Monday, September 29, 2014

Why I Love the Legion of Super-Heroes

Legion Member: The Irredeemable Shag
Unique Power: Taunted the other Super-Bloggers into creating this blog.

Finding a favorite character or team is as much about the reader's mindset, as it is about the appeal of the characters. In my case, I found the Legion of Super-Heroes in 1989 at just the right time in my life. I was already collecting most of DC's titles, having jumped in with both feet after Crisis. At age 17, I was beginning to dip my toes into comics outside the traditional spandex and capes. I came across a pamphlet promoting the upcoming Legion of Super-Heroes relaunch.  I'd missed out on the previous run, but was certainly aware of its popularity. The pamphlet advertised this new series with copy like, “Operating in a universe where there is no more order, gathering together former comrades who have grown out of the names, Boy, Girl, Lad, Lass, and Kid, he has a new Legion to build. And if he succeeds… what can they hope to accomplish? There’s only one way to find out. Join them.”  It was exactly the kind of jumping on-board point that grabbed my interest. I mean, c'mon, what 17 year old geek isn't attracted to stories of a dystopian future. 
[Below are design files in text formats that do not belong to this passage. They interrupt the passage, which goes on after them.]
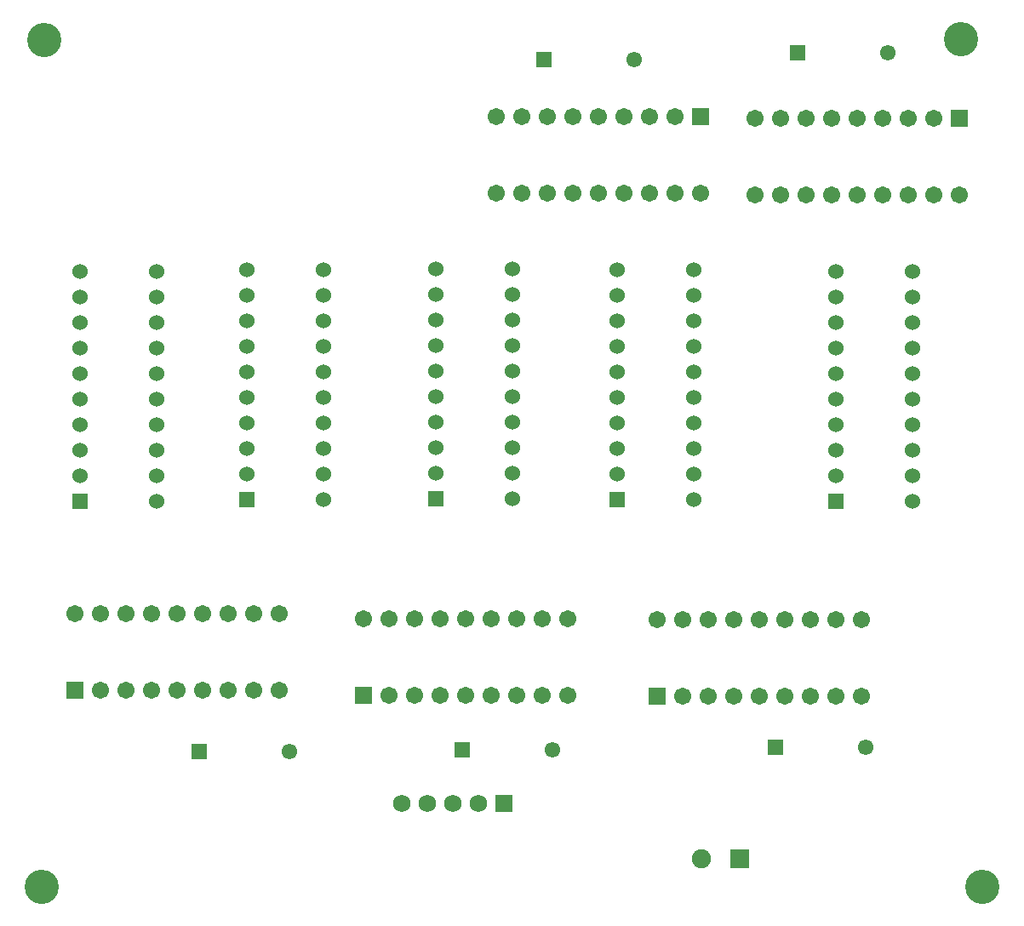
<source format=gts>
G04*
G04 #@! TF.GenerationSoftware,Altium Limited,Altium Designer,25.2.1 (25)*
G04*
G04 Layer_Color=8388736*
%FSLAX25Y25*%
%MOIN*%
G70*
G04*
G04 #@! TF.SameCoordinates,F99C0EAD-8B59-483C-989D-22E72BE8A830*
G04*
G04*
G04 #@! TF.FilePolarity,Negative*
G04*
G01*
G75*
%ADD14C,0.13398*%
%ADD15C,0.07493*%
%ADD16R,0.07493X0.07493*%
%ADD17R,0.06706X0.06706*%
%ADD18C,0.06706*%
%ADD19C,0.06115*%
%ADD20R,0.06115X0.06115*%
%ADD21C,0.06000*%
%ADD22R,0.06000X0.06000*%
%ADD23R,0.06902X0.06902*%
%ADD24C,0.06902*%
D14*
X498000Y471000D02*
D03*
X139000Y470500D02*
D03*
X506500Y139000D02*
D03*
X138000D02*
D03*
D15*
X396500Y150000D02*
D03*
D16*
X411500D02*
D03*
D17*
X497500Y440000D02*
D03*
X151000Y216000D02*
D03*
X379000Y213500D02*
D03*
X264000Y214000D02*
D03*
X396000Y440500D02*
D03*
D18*
X487500Y440000D02*
D03*
X477500D02*
D03*
X467500D02*
D03*
X457500D02*
D03*
X447500D02*
D03*
X437500D02*
D03*
X427500D02*
D03*
X417500D02*
D03*
X497500Y410000D02*
D03*
X487500D02*
D03*
X477500D02*
D03*
X467500D02*
D03*
X457500D02*
D03*
X447500D02*
D03*
X437500D02*
D03*
X427500D02*
D03*
X417500D02*
D03*
X231000Y246000D02*
D03*
X221000D02*
D03*
X211000D02*
D03*
X201000D02*
D03*
X191000D02*
D03*
X181000D02*
D03*
X171000D02*
D03*
X161000D02*
D03*
X151000D02*
D03*
X231000Y216000D02*
D03*
X221000D02*
D03*
X211000D02*
D03*
X201000D02*
D03*
X191000D02*
D03*
X181000D02*
D03*
X171000D02*
D03*
X161000D02*
D03*
X389000Y213500D02*
D03*
X399000D02*
D03*
X409000D02*
D03*
X419000D02*
D03*
X429000D02*
D03*
X439000D02*
D03*
X449000D02*
D03*
X459000D02*
D03*
X379000Y243500D02*
D03*
X389000D02*
D03*
X399000D02*
D03*
X409000D02*
D03*
X419000D02*
D03*
X429000D02*
D03*
X439000D02*
D03*
X449000D02*
D03*
X459000D02*
D03*
X274000Y214000D02*
D03*
X284000D02*
D03*
X294000D02*
D03*
X304000D02*
D03*
X314000D02*
D03*
X324000D02*
D03*
X334000D02*
D03*
X344000D02*
D03*
X264000Y244000D02*
D03*
X274000D02*
D03*
X284000D02*
D03*
X294000D02*
D03*
X304000D02*
D03*
X314000D02*
D03*
X324000D02*
D03*
X334000D02*
D03*
X344000D02*
D03*
X386000Y440500D02*
D03*
X376000D02*
D03*
X366000D02*
D03*
X356000D02*
D03*
X346000D02*
D03*
X336000D02*
D03*
X326000D02*
D03*
X316000D02*
D03*
X396000Y410500D02*
D03*
X386000D02*
D03*
X376000D02*
D03*
X366000D02*
D03*
X356000D02*
D03*
X346000D02*
D03*
X336000D02*
D03*
X326000D02*
D03*
X316000D02*
D03*
D19*
X460716Y193500D02*
D03*
X370216Y463000D02*
D03*
X338216Y192500D02*
D03*
X469433Y465500D02*
D03*
X235216Y192000D02*
D03*
D20*
X425283Y193500D02*
D03*
X334784Y463000D02*
D03*
X302783Y192500D02*
D03*
X434000Y465500D02*
D03*
X199784Y192000D02*
D03*
D21*
X248500Y290500D02*
D03*
Y300500D02*
D03*
Y310500D02*
D03*
Y320500D02*
D03*
Y330500D02*
D03*
Y340500D02*
D03*
Y350500D02*
D03*
Y360500D02*
D03*
Y370500D02*
D03*
Y380500D02*
D03*
X218500D02*
D03*
Y370500D02*
D03*
Y360500D02*
D03*
Y350500D02*
D03*
Y340500D02*
D03*
Y330500D02*
D03*
Y320500D02*
D03*
Y310500D02*
D03*
Y300500D02*
D03*
X292500Y301000D02*
D03*
Y311000D02*
D03*
Y321000D02*
D03*
Y331000D02*
D03*
Y341000D02*
D03*
Y351000D02*
D03*
Y361000D02*
D03*
Y371000D02*
D03*
Y381000D02*
D03*
X322500D02*
D03*
Y371000D02*
D03*
Y361000D02*
D03*
Y351000D02*
D03*
Y341000D02*
D03*
Y331000D02*
D03*
Y321000D02*
D03*
Y311000D02*
D03*
Y301000D02*
D03*
Y291000D02*
D03*
X363500Y300500D02*
D03*
Y310500D02*
D03*
Y320500D02*
D03*
Y330500D02*
D03*
Y340500D02*
D03*
Y350500D02*
D03*
Y360500D02*
D03*
Y370500D02*
D03*
Y380500D02*
D03*
X393500D02*
D03*
Y370500D02*
D03*
Y360500D02*
D03*
Y350500D02*
D03*
Y340500D02*
D03*
Y330500D02*
D03*
Y320500D02*
D03*
Y310500D02*
D03*
Y300500D02*
D03*
Y290500D02*
D03*
X183000Y290000D02*
D03*
Y300000D02*
D03*
Y310000D02*
D03*
Y320000D02*
D03*
Y330000D02*
D03*
Y340000D02*
D03*
Y350000D02*
D03*
Y360000D02*
D03*
Y370000D02*
D03*
Y380000D02*
D03*
X153000D02*
D03*
Y370000D02*
D03*
Y360000D02*
D03*
Y350000D02*
D03*
Y340000D02*
D03*
Y330000D02*
D03*
Y320000D02*
D03*
Y310000D02*
D03*
Y300000D02*
D03*
X479000Y290000D02*
D03*
Y300000D02*
D03*
Y310000D02*
D03*
Y320000D02*
D03*
Y330000D02*
D03*
Y340000D02*
D03*
Y350000D02*
D03*
Y360000D02*
D03*
Y370000D02*
D03*
Y380000D02*
D03*
X449000D02*
D03*
Y370000D02*
D03*
Y360000D02*
D03*
Y350000D02*
D03*
Y340000D02*
D03*
Y330000D02*
D03*
Y320000D02*
D03*
Y310000D02*
D03*
Y300000D02*
D03*
D22*
X218500Y290500D02*
D03*
X292500Y291000D02*
D03*
X363500Y290500D02*
D03*
X153000Y290000D02*
D03*
X449000D02*
D03*
D23*
X319000Y171500D02*
D03*
D24*
X309000D02*
D03*
X299000D02*
D03*
X289000D02*
D03*
X279000D02*
D03*
M02*

</source>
I picked up the first issue and was utterly bewildered. The Legion I'd heard of was full of brightly-clad characters and goofy codenames. This issue was full of dark muted colors, sketchy art, and people with names like Rokk and Reep. I was completely confused ... and loved it! I didn't know who any of these folks were, but I had a complete collection of Who's Who and by golly I was gonna figure this out! I spent hours crawling through my Who's Who, entry-by-entry seeking Legion characters, noting their codename, real name, and planet of origin. All of this was hand-scrawled on a single sheet of paper that I kept for years. It was my Rosetta Stone to deciphering the Giffen/Bierbaum/Gordon run. Each issue I’d look up the newly reintroduced characters to better understand the story. The excitement of research and discovery helped cement my investment in these characters. 

This era of Legion is considered controversial by some fans. Love this incarnation or hate it, I think we can all agree that Keith Giffen is excellent at world-building. In just a few issues, I desperately wanted to know what happened at Venado Bay and what happened to continuity when you removed Superboy. For a more recent example, Giffen's world-building in Justice League 3000 is absolutely fascinating. I didn't expect to enjoy Justice League 3000, but I love learning more about that world as the story slowly unfolds. It's compelling! Similarly, the "Five Years Later" era launched with many questions and mysteries. I anxiously awaited each new issue. 

Many mainstream superhero comics lack a sense of excitement because month-to-month you know by the end of a story they’ll revert to the status quo. Let's face it, comics are corporate properties and there is a lot of money tied up in merchandising, so those characters must maintain the status quo. This book threw the status quo out the window! Gone were all the traditional trappings, even the team itself. The first story arc was about "getting the band back together" and had a distinct feeling that it was going somewhere. No stagnation here. Also, watching the team come back together was a joy. These were great friends seeing one another after years of adversity. The world surrounding them was bleak, yet together they believed they could make things better. While perhaps not intentional, the series managed to touch on our cultural fascination with nostalgia. Even though it hadn't actually been 5 years in publishing time, you felt the characters happiness at being reunited. It generated an artificial sense of nostalgia that I was happy to revel in. By the time the Batch SW6 Legionnaires arrived, I was primed for classic style adventures with these characters.

Once Zero Hour brought “my Legion” to an end, I drifted away. I stopped by and visited the 30th (later 31st) century from time to time, checking on my old friends. It was always pleasant to hang with the reboot or threeboot versions, but there is something about your first love. Give me scratchy Keith Giffen art, powerless Rokk Krinn, private detective Celeste Rockfish, journalist Devlin O'Ryan, and Furball any day.

Long Live the Legion!


  1. Thanks for this post, as one of the dialoguers on the 5YL series, it's very interesting to hear the memories of exactly the kind of new reader we were hoping to bring into the Legion fold with this run of the book.

  2. Tom Bierbaum visiting the site! Unbelievable!